Is it I?
As I wrote recently, a shift from big church to house church may not be a stair way to heaven. The problem may be US. We are born with a drive to have our own way. Some grow out of it. Others of us remain baby’s all our lives. If we are a baby in adult body, and a christian, we will be driven to attempt to bend the church to our will (gudda, gudda). And so baby buntings who couldn’t get their own way in the institutional church will move on to alternative churches, then house churches in pursuit of a place that will sate their infernal selves. Wherever they are, the enfant terrible brings into their orbit, infernal life rather than eternal life.
I’ve been in standard institutional churches and simple churches. You can find peace or strife in both – that’s if Jesus is worshiped and not some version of Self. Sir or Madam Self, either individual or collective like attention. I remember weaning my infant son off his baby bottle. There were a few tantrums before he was free. But some of us, infants in adult bodies, bring with us to a group a lack of peace; an unsettled mien; an agitated, moody spirit. We sit there glowering and fuming. All of this is code for, ‘I’m put out.
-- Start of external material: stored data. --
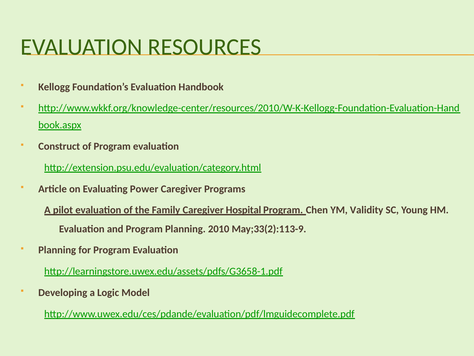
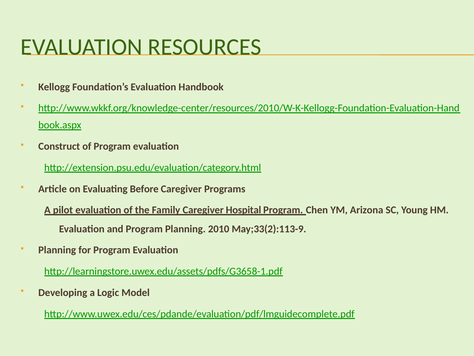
Power: Power -> Before
Validity: Validity -> Arizona
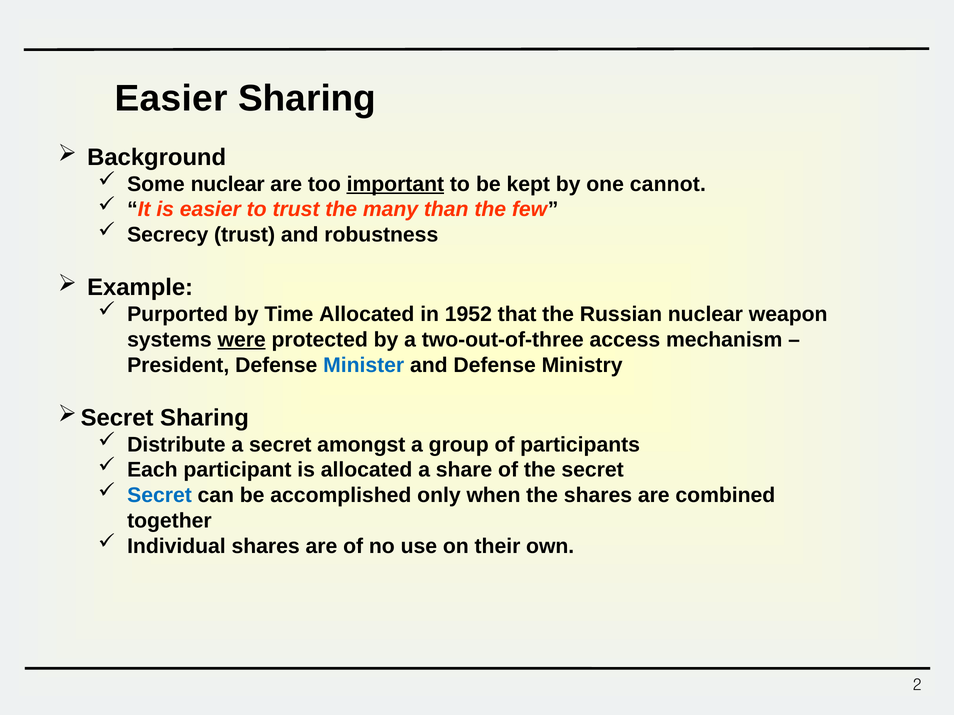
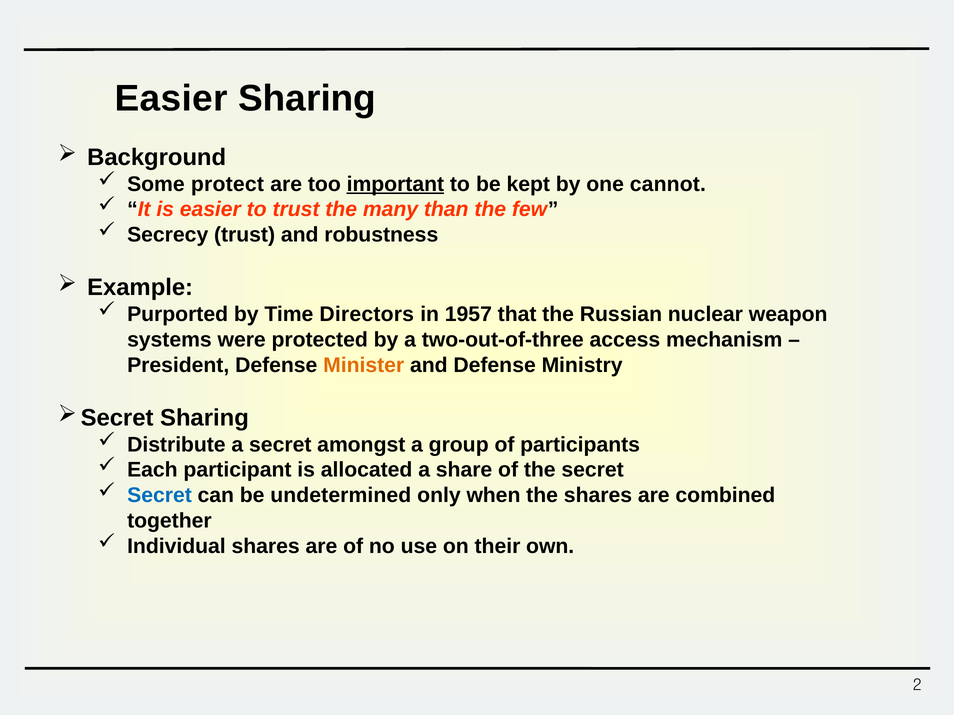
Some nuclear: nuclear -> protect
Time Allocated: Allocated -> Directors
1952: 1952 -> 1957
were underline: present -> none
Minister colour: blue -> orange
accomplished: accomplished -> undetermined
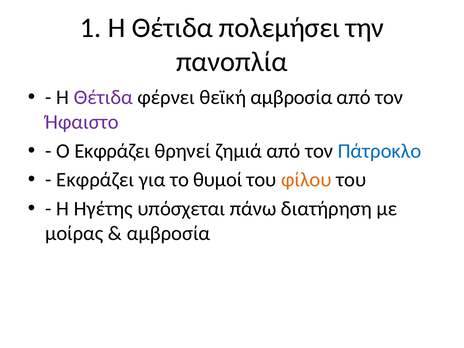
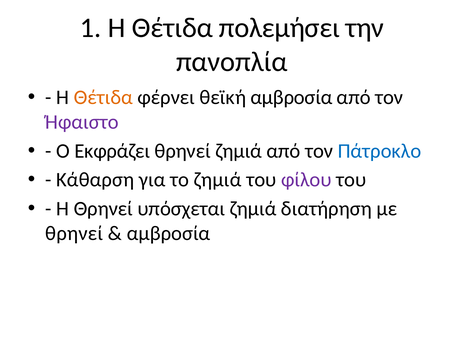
Θέτιδα at (103, 97) colour: purple -> orange
Εκφράζει at (95, 180): Εκφράζει -> Κάθαρση
το θυμοί: θυμοί -> ζημιά
φίλου colour: orange -> purple
Η Ηγέτης: Ηγέτης -> Θρηνεί
υπόσχεται πάνω: πάνω -> ζημιά
μοίρας at (74, 233): μοίρας -> θρηνεί
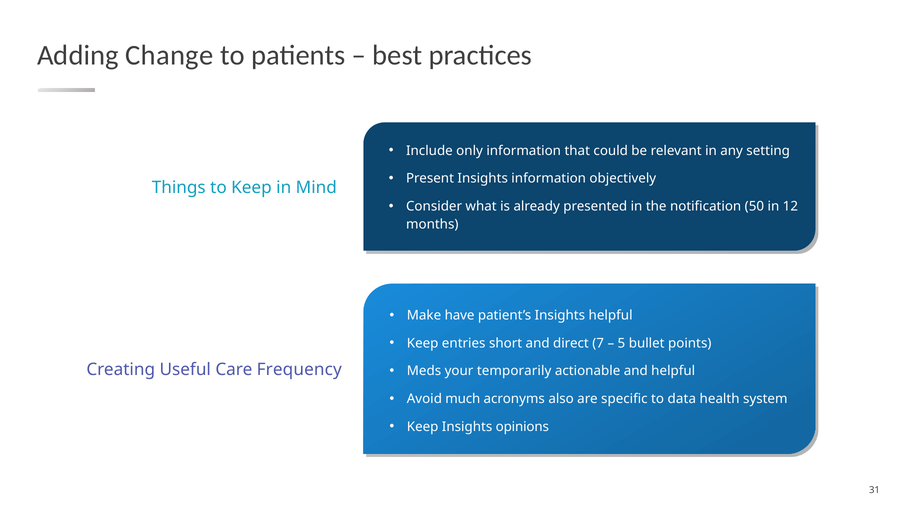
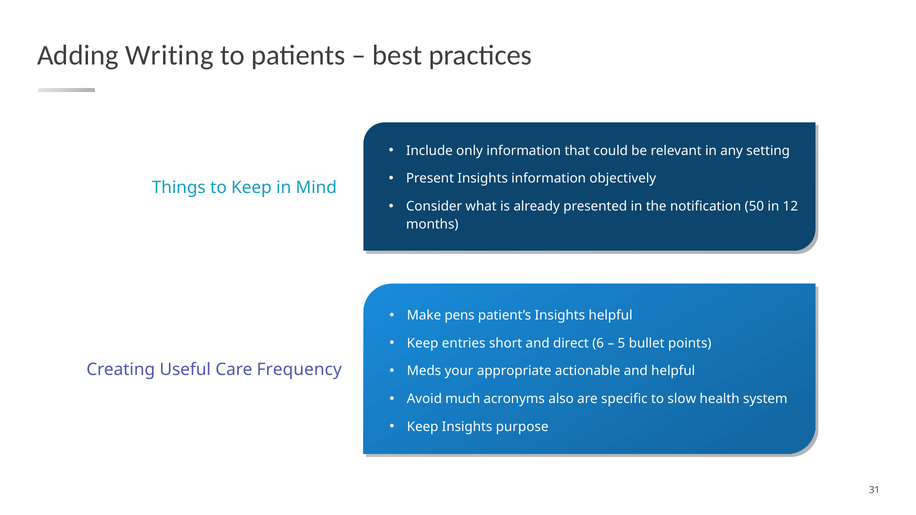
Change: Change -> Writing
have: have -> pens
7: 7 -> 6
temporarily: temporarily -> appropriate
data: data -> slow
opinions: opinions -> purpose
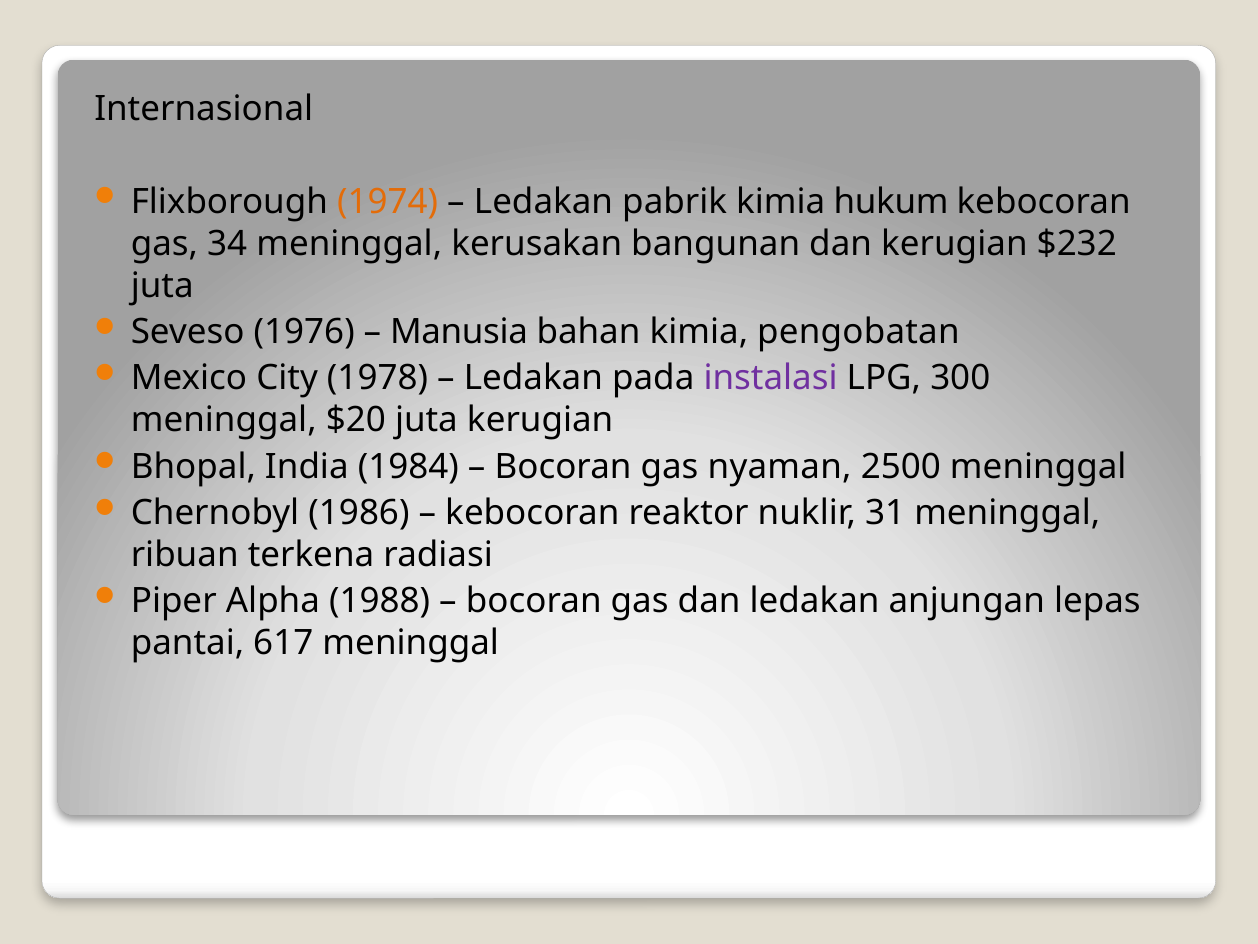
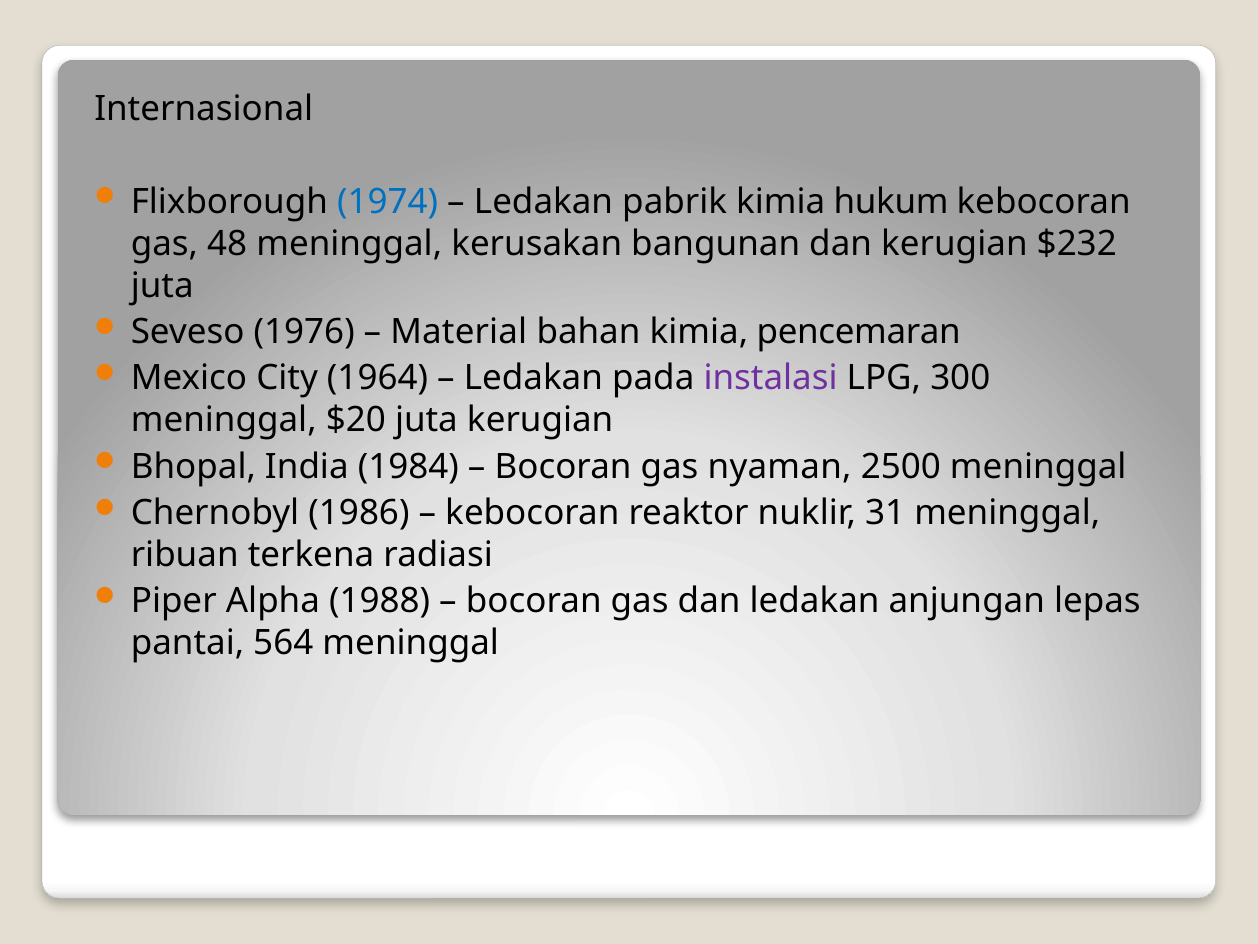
1974 colour: orange -> blue
34: 34 -> 48
Manusia: Manusia -> Material
pengobatan: pengobatan -> pencemaran
1978: 1978 -> 1964
617: 617 -> 564
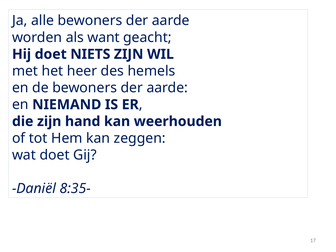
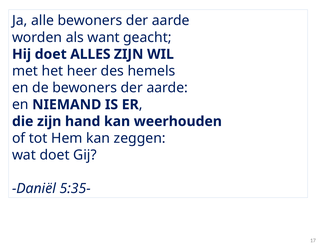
NIETS: NIETS -> ALLES
8:35-: 8:35- -> 5:35-
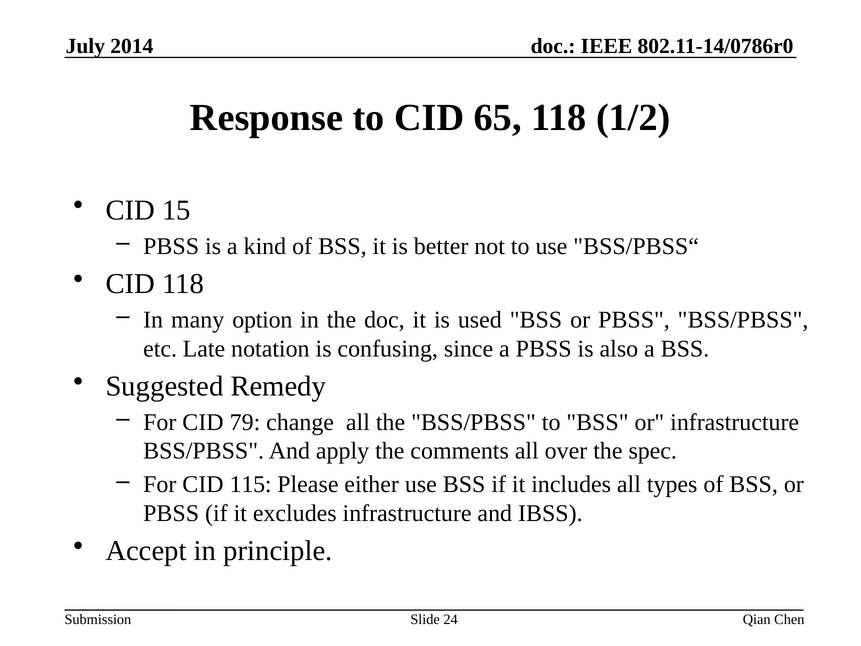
This group is not focused around me and my agenda.’
Jesus brings peace, but not so Self.
I’ve been in places where the only agenda is to worship Jesus and sit at His feet. Such places brim with freshness, peace and healing – not to mention uncontrived community. The manifest Presence of Jesus unveils the faces of the worshipers and they become known as they really are, rather than as the function of someone’s ‘self agenda.’
Baby Buntings may initiate house church gatherings in the belief that finally they will get to realize their agendas and so to speak ‘suck their dummies.’ That’s if they don’t spit it. If they don’t give up and run away when they are thwarted, the house church can serve as a useful discipline – the slicing off of self in large chunks in the discipline of living for others.